| What you should do |
Output all of the data exactly, keeping any images out of the copy.

| Material to process |

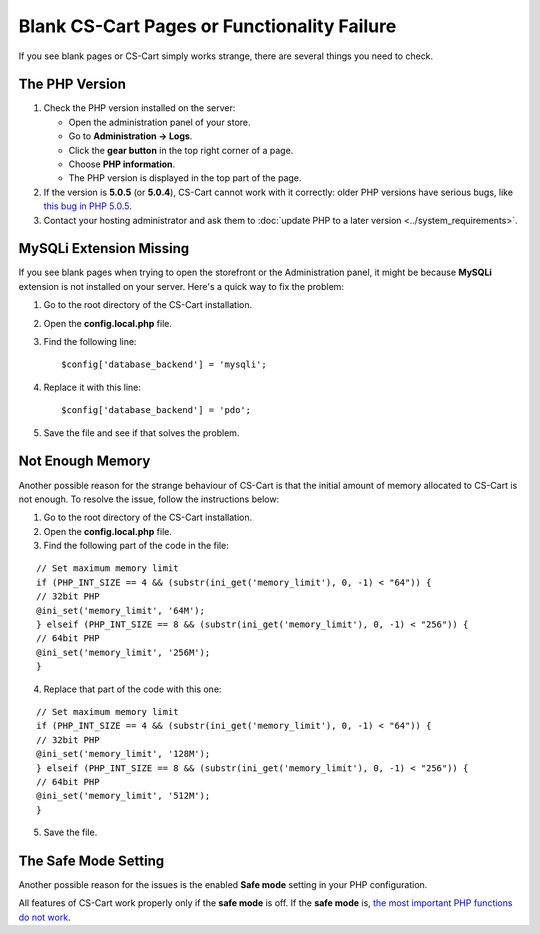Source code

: ********************************************
Blank CS-Cart Pages or Functionality Failure
********************************************

If you see blank pages or CS-Cart simply works strange, there are several things you need to check.

===============
The PHP Version
===============

1. Check the PHP version installed on the server:

   * Open the administration panel of your store. 

   * Go to **Administration → Logs**.

   * Click the **gear button** in the top right corner of a page.

   * Choose **PHP information**.

   * The PHP version is displayed in the top part of the page.

2. If the version is **5.0.5** (or **5.0.4**), CS-Cart cannot work with it correctly: older PHP versions have serious bugs, like `this bug in PHP 5.0.5 <http://bugs.php.net/bug.php?id=31478>`_.

3. Contact your hosting administrator and ask them to :doc:`update PHP to a later version <../system_requirements>`.

========================
MySQLi Extension Missing
========================

If you see blank pages when trying to open the storefront or the Administration panel, it might be because **MySQLi** extension is not installed on your server. Here's a quick way to fix the problem:

1. Go to the root directory of the CS-Cart installation.

2. Open the **config.local.php** file.

3. Find the following line::

     $config['database_backend'] = 'mysqli';

4. Replace it with this line::

     $config['database_backend'] = 'pdo';

5. Save the file and see if that solves the problem.

=================
Not Enough Memory
=================

Another possible reason for the strange behaviour of CS-Cart is that the initial amount of memory allocated to CS-Cart is not enough. To resolve the issue, follow the instructions below:

1. Go to the root directory of the CS-Cart installation.

2. Open the **config.local.php** file.

3. Find the following part of the code in the file:

::

  // Set maximum memory limit
  if (PHP_INT_SIZE == 4 && (substr(ini_get('memory_limit'), 0, -1) < "64")) {
  // 32bit PHP
  @ini_set('memory_limit', '64M');
  } elseif (PHP_INT_SIZE == 8 && (substr(ini_get('memory_limit'), 0, -1) < "256")) {
  // 64bit PHP
  @ini_set('memory_limit', '256M');
  }

4. Replace that part of the code with this one:

::

  // Set maximum memory limit
  if (PHP_INT_SIZE == 4 && (substr(ini_get('memory_limit'), 0, -1) < "64")) {
  // 32bit PHP
  @ini_set('memory_limit', '128M');
  } elseif (PHP_INT_SIZE == 8 && (substr(ini_get('memory_limit'), 0, -1) < "256")) {
  // 64bit PHP
  @ini_set('memory_limit', '512M');
  }

5. Save the file.

=====================
The Safe Mode Setting
=====================

Another possible reason for the issues is the enabled **Safe mode** setting in your PHP configuration.

All features of CS-Cart work properly only if the **safe mode** is off. If the **safe mode** is, `the most important PHP functions do not work <http://php.net/manual/en/features.safe-mode.functions.php>`_.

| Result below |
Source code

: ********************************************
Blank CS-Cart Pages or Functionality Failure
********************************************

If you see blank pages or CS-Cart simply works strange, there are several things you need to check.

===============
The PHP Version
===============

1. Check the PHP version installed on the server:

   * Open the administration panel of your store. 

   * Go to **Administration → Logs**.

   * Click the **gear button** in the top right corner of a page.

   * Choose **PHP information**.

   * The PHP version is displayed in the top part of the page.

2. If the version is **5.0.5** (or **5.0.4**), CS-Cart cannot work with it correctly: older PHP versions have serious bugs, like `this bug in PHP 5.0.5 <http://bugs.php.net/bug.php?id=31478>`_.

3. Contact your hosting administrator and ask them to :doc:`update PHP to a later version <../system_requirements>`.

========================
MySQLi Extension Missing
========================

If you see blank pages when trying to open the storefront or the Administration panel, it might be because **MySQLi** extension is not installed on your server. Here's a quick way to fix the problem:

1. Go to the root directory of the CS-Cart installation.

2. Open the **config.local.php** file.

3. Find the following line::

     $config['database_backend'] = 'mysqli';

4. Replace it with this line::

     $config['database_backend'] = 'pdo';

5. Save the file and see if that solves the problem.

=================
Not Enough Memory
=================

Another possible reason for the strange behaviour of CS-Cart is that the initial amount of memory allocated to CS-Cart is not enough. To resolve the issue, follow the instructions below:

1. Go to the root directory of the CS-Cart installation.

2. Open the **config.local.php** file.

3. Find the following part of the code in the file:

::

  // Set maximum memory limit
  if (PHP_INT_SIZE == 4 && (substr(ini_get('memory_limit'), 0, -1) < "64")) {
  // 32bit PHP
  @ini_set('memory_limit', '64M');
  } elseif (PHP_INT_SIZE == 8 && (substr(ini_get('memory_limit'), 0, -1) < "256")) {
  // 64bit PHP
  @ini_set('memory_limit', '256M');
  }

4. Replace that part of the code with this one:

::

  // Set maximum memory limit
  if (PHP_INT_SIZE == 4 && (substr(ini_get('memory_limit'), 0, -1) < "64")) {
  // 32bit PHP
  @ini_set('memory_limit', '128M');
  } elseif (PHP_INT_SIZE == 8 && (substr(ini_get('memory_limit'), 0, -1) < "256")) {
  // 64bit PHP
  @ini_set('memory_limit', '512M');
  }

5. Save the file.

=====================
The Safe Mode Setting
=====================

Another possible reason for the issues is the enabled **Safe mode** setting in your PHP configuration.

All features of CS-Cart work properly only if the **safe mode** is off. If the **safe mode** is, `the most important PHP functions do not work <http://php.net/manual/en/features.safe-mode.functions.php>`_.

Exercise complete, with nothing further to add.